Aan één van de parapenters had ik gevraagd me te helpen bij het starten. Net toen ik inhaakte kwam er een verse groep naar boven, en daar zat een Duitse Australiër bij die iedereen een handje kwam geven en die bijna hijgend achter me aan holde om me ook te helpen. Hij was immers ook hangglider zei ie. Bloedirritant, hij ging me vanalles uitleggen waar ik niet om gevraagd had, kwam de hele tijd voor m’n neus staan ik denk omdat hij zich dat nog herinnerde uit z’n zeilvliegtijd, en op het moment dat ik wilde gaan starten begon ie iets tegen me te zeggen. Ik hoor weinig meer als ik m’n vizier dicht heb, dus ik moest de vleugel neerzetten om te vragen wat er aan de hand was. Niks, puur belangrijkdoenerij. Maar die Tom was juist wel perfect, gewoon rustig aanwezig om m’n vleugel te grijpen als het nodig zou zijn.
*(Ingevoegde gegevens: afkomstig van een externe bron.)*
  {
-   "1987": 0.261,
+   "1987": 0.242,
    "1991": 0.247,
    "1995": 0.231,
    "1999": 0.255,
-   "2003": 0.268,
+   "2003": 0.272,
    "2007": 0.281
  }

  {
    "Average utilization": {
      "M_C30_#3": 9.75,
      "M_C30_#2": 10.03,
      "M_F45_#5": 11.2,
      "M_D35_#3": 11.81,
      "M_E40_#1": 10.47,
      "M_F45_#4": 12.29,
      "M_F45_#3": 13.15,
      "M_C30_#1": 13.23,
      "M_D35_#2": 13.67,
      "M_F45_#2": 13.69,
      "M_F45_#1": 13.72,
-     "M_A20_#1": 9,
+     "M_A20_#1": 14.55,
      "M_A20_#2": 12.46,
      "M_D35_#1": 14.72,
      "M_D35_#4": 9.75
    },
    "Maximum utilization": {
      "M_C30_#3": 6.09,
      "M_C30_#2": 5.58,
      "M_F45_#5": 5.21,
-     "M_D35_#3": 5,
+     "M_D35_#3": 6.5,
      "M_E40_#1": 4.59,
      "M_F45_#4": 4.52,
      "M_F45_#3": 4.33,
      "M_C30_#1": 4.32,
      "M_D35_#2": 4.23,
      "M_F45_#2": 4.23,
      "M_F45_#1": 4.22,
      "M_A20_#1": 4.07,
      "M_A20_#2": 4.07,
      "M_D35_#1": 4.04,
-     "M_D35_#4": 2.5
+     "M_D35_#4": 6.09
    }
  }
Ik zakte uit,niet op het steil aflopende parapenteveld maar een weiland flink verderop, dus een snelle lift kon ik wel vergeten. Bovendien moest ik nog inpakken en ondertussen zag ik geen schermen meer omlaag komen. Net toen ik dwars door de weilanden een weg bereikt had belde Paul, een andere parapenter uit dat beginnersgroepje, dat ie me met mijn auto kwam ophalen. Super! Dat betekende dat ik nog een start kon maken, want het was pas één uur.
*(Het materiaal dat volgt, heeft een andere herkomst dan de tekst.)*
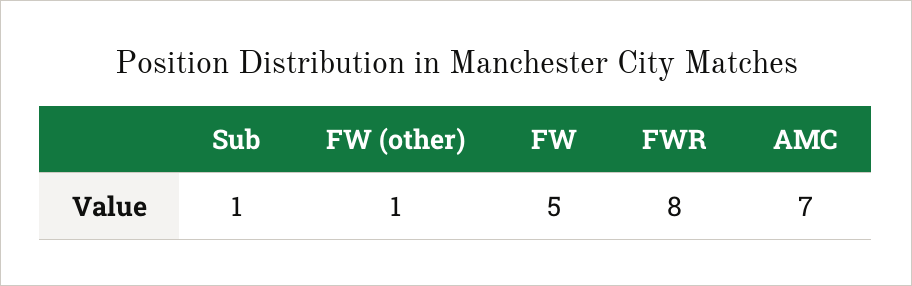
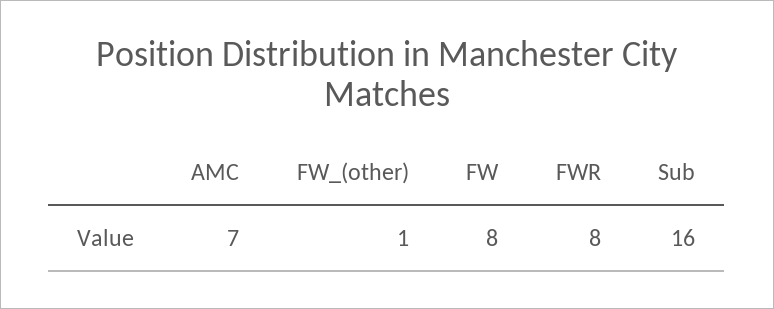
  {
-   "Sub": 1,
+   "Sub": 16,
    "FW (other)": 1,
-   "FW": 5,
+   "FW": 8,
    "FWR": 8,
    "AMC": 7
  }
Boven aangekomen begon de auto heel hard tegen me te sissen: radiatorvat gebarsten. Paul legde uit dat ik er met voldoende water bijvullen in ieder geval wel mee naar beneden zou komen. Net op dat moment arriveerde een aftandse pickup truck met een hangglider erop, een zwaar getatoeëerde Anthony de bushman en een crockadile dundee-achtige Richard Ryce stapten uit. Ze ontfermden zich over mij en beloofden me na het vliegen terug naar m’n auto te brengen. Ik was al half opgebouwd toen de wind 180 graden draaide en we met z’n allen weer in moesten pakken om naar de ooststart te verhuizen (de beruchte Borah shuffle). Rich droeg m’n vleugel, Anthony programmeerde m’n radio, enfin ik werd behandeld als een prinses. Hij noemde me verdorie ‘miss’ maar dat heb ik ‘m al betaald gezet. Het is een lokale jongen die 23 jaar geleden van MtBorah vloog, en voor wie hanggliding een manier van leven is en niet een commerciëel bedrijf of een competitieve sport. Toen Godfrey de grond kocht en startgeld ging heffen, weigerde Rich te betalen en werd hij van de stek verbannen. Hij zou Godfrey het liefst in elkaar timmeren maar hij is inmiddels pappie dus iets bedaagder. Ik vind ‘m heel erg leuk en dat zal me nog opbreken want de verhoudingen zijn bijzonder vijandig.
Richard zakte uit maar ik kon eindelijk een beetje boven blijven. Ik draaide precies boven de plek waar Rich en Anthony zaten te roken, dat moeten krachtige peuken geweest zijn. Ik had al gemeld dat ik zo mogelijk bij Godfrey zou landen, omdat dat nou eenmaal veiliger is dan ergens tussen de bomen op een helling begroeid met lang gras en distels. Terwijl ik inpakte, zo ver mogelijk weg van Godfreys huis, haalden de mannen m’n auto op zodat ik in één beweging door m’n tassen dichtritste en de vleugel op het dak kon leggen. Perfect.
Met z’n drieën in de kroeg behandelden we het dorpsleven en de Oostenrijkse neiging om overal briefjes op te hangen met wat je wel mag en niet mag en moet en welke kant je op moet en wat acceptabel gedrag is… rond Godfreys huis (zijn ouders zijn Oostenrijkers) stikt het van de aanwijzingen, zoveel dat ik alles negeerde en dus meteen met Godfrey in aanvaring kwam (auto op de verkeerde plek geparkeerd, foute paadje naar de voordeur genomen, niet lang genoeg gewacht na het bellen…dat herken ik wel van Oostenrijkse campings.
Terug op de camping kon ik een cabin regelen voor Claudia, Pedro, Primoz en Tullio die nu net aankomen. Morgen vroeg op om autoreparatiespul te kopen, trouwens ik word hoe dan ook om vijf uur wakker van de ongelooflijke oorverdovende pokkeherrie die de cockies eksters en gala’s maken.